┌─ GIVEN RECORDS

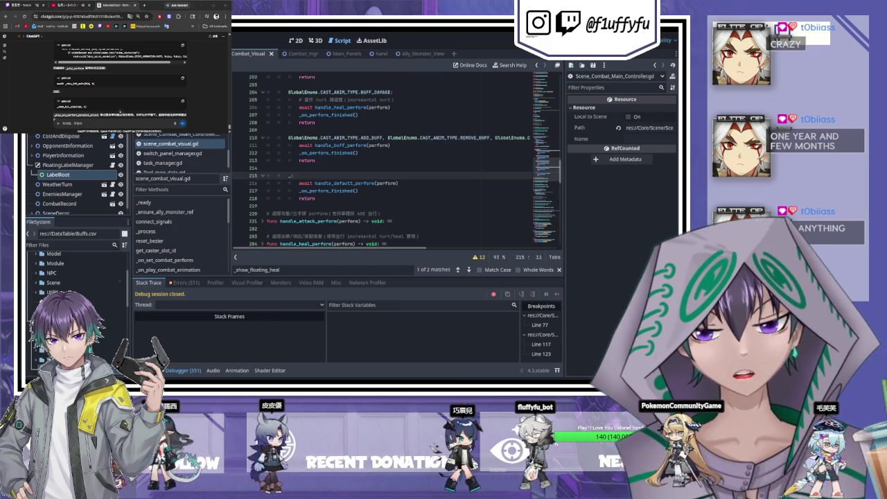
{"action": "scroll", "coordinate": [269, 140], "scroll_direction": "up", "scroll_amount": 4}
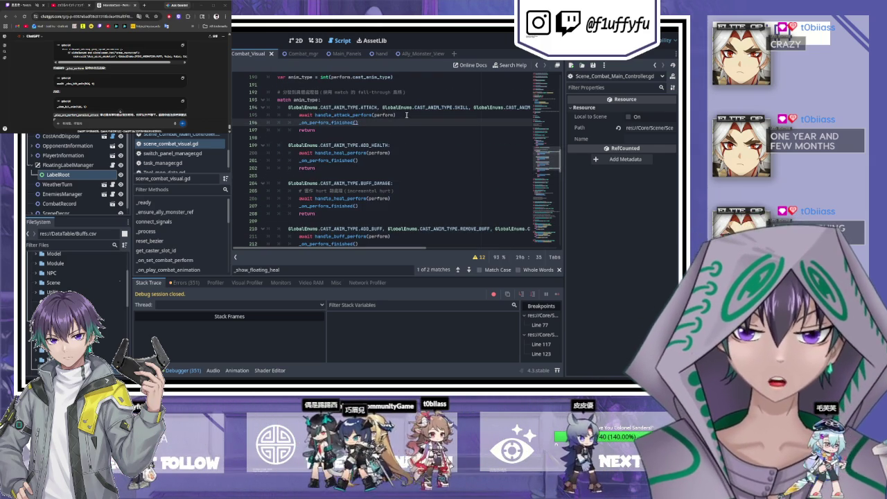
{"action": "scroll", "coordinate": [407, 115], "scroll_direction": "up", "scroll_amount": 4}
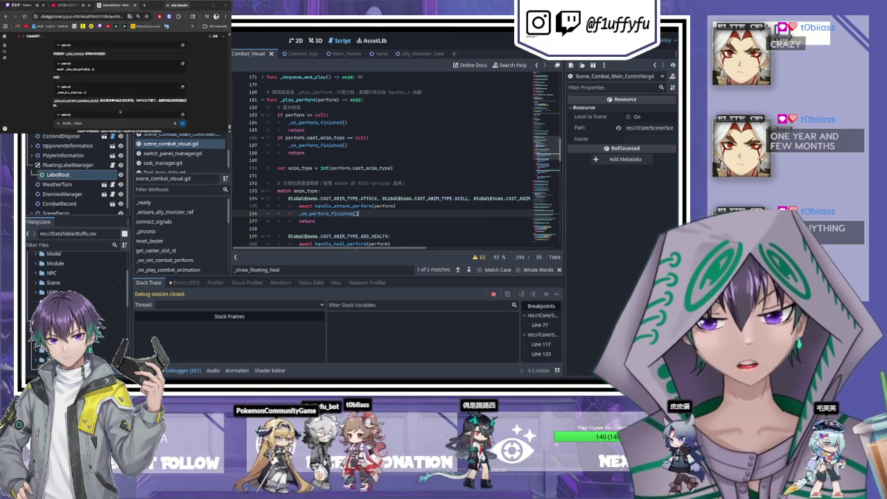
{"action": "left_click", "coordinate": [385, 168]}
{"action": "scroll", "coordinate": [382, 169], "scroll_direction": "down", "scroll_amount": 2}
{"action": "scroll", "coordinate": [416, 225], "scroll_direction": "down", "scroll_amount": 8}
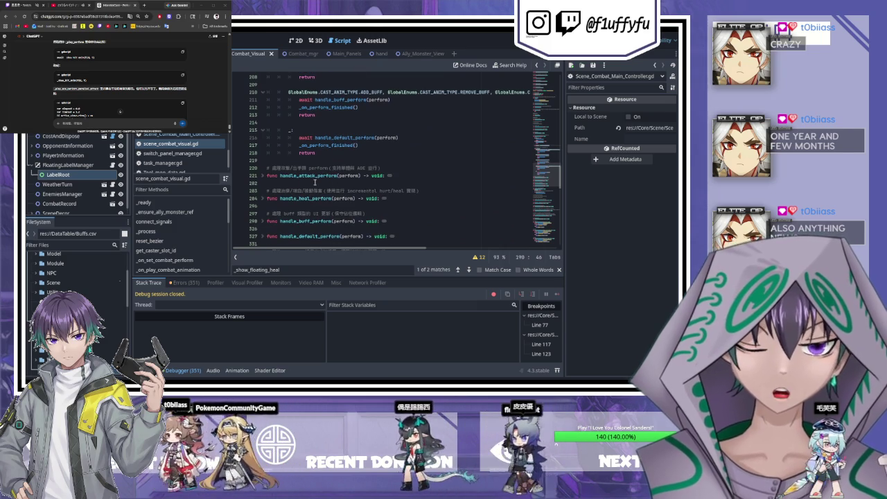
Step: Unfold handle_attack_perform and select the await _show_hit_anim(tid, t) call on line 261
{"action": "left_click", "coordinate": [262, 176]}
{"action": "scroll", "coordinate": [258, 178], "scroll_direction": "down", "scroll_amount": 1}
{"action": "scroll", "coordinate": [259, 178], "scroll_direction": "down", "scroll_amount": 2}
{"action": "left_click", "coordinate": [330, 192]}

└─
┌─ GIVEN RECORDS

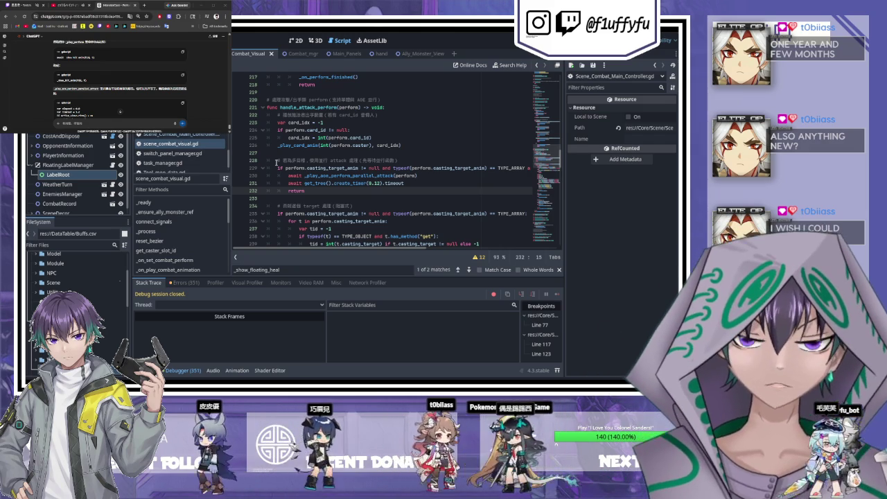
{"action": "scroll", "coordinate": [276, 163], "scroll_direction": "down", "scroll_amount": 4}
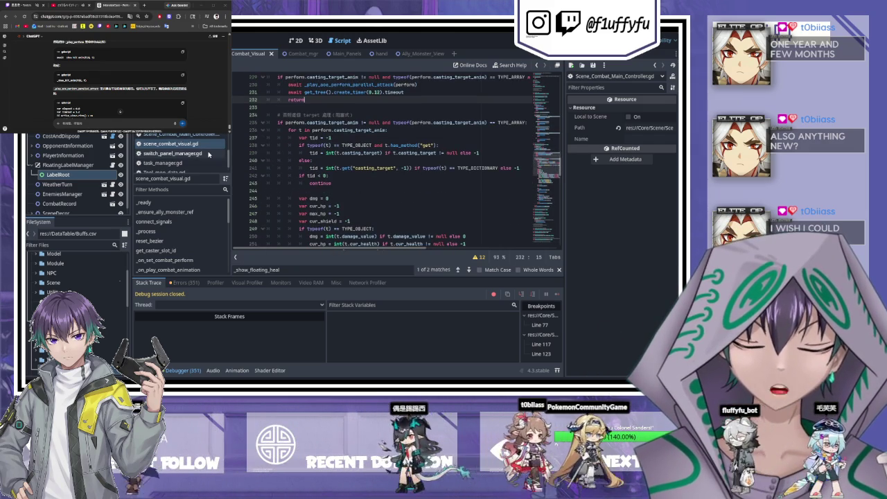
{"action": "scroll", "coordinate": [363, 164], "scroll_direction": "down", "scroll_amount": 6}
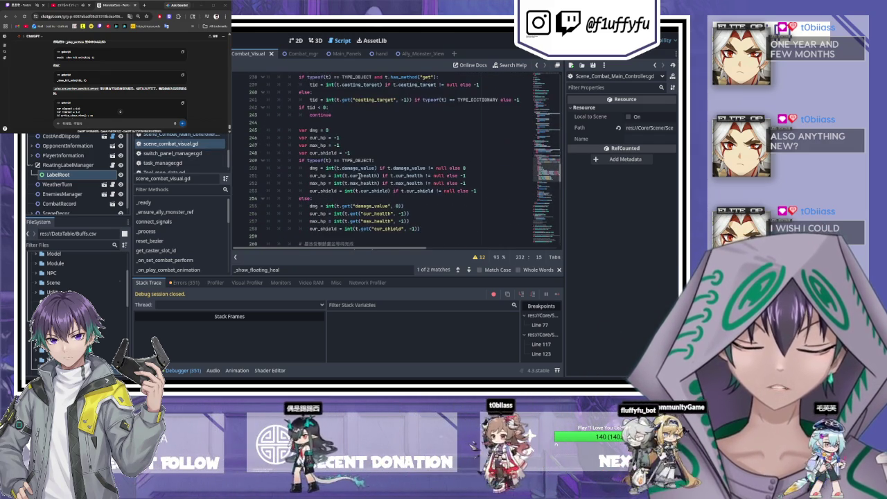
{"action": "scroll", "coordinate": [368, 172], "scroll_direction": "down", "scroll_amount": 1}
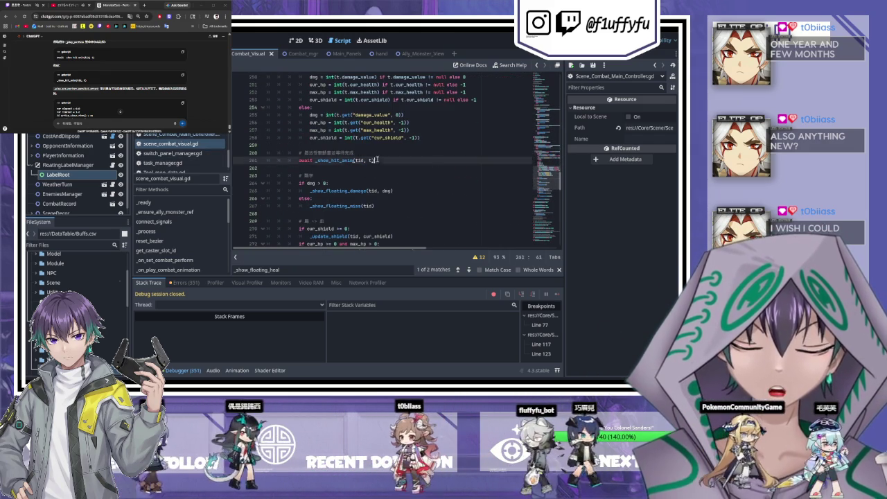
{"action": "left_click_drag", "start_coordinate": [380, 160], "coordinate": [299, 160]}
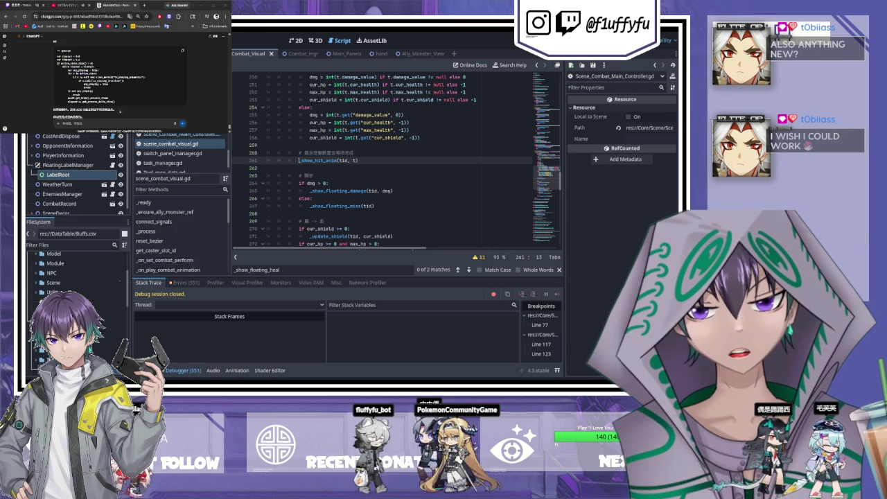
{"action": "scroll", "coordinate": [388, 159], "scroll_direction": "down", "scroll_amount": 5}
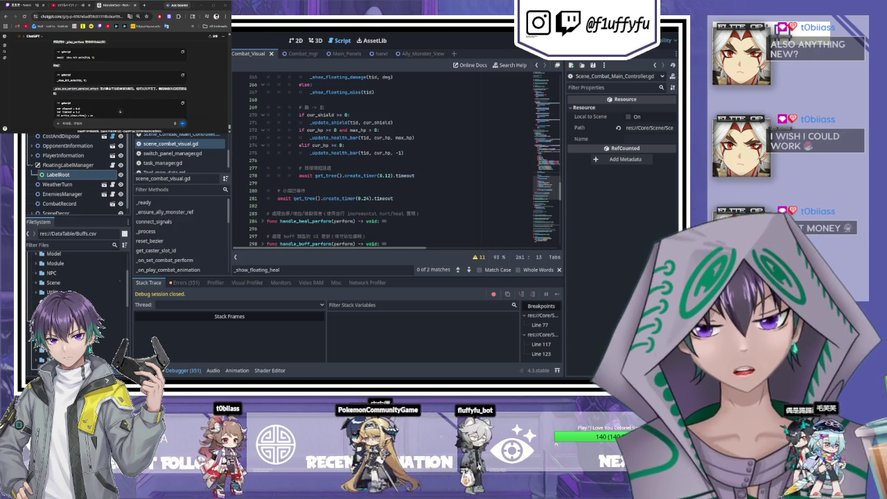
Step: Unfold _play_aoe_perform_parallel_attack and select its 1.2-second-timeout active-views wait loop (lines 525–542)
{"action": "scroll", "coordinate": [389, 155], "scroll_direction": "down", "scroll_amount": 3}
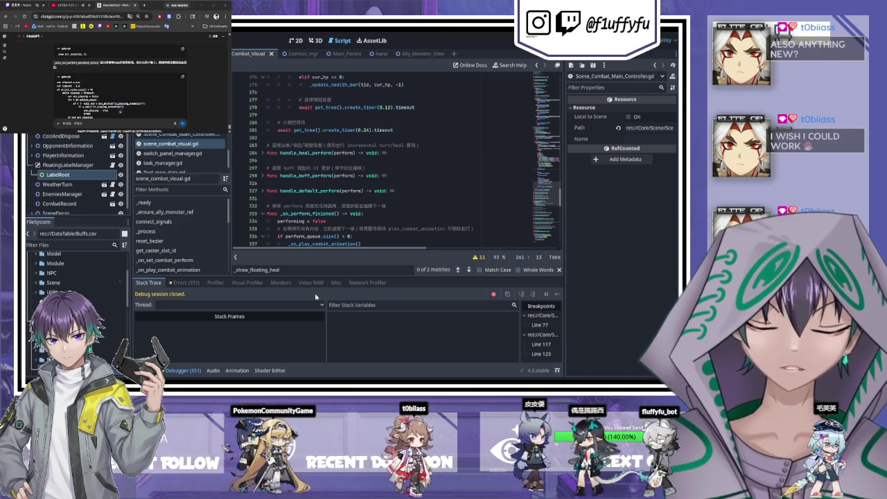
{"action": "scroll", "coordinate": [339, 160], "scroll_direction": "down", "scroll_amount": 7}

└─

### EXERCISE PROMPT
Note each line of the material holding "select" and copy it out.

### WRITTEN SOLUTION
Step: Unfold handle_attack_perform and select the await _show_hit_anim(tid, t) call on line 261
Step: Unfold _play_aoe_perform_parallel_attack and select its 1.2-second-timeout active-views wait loop (lines 525–542)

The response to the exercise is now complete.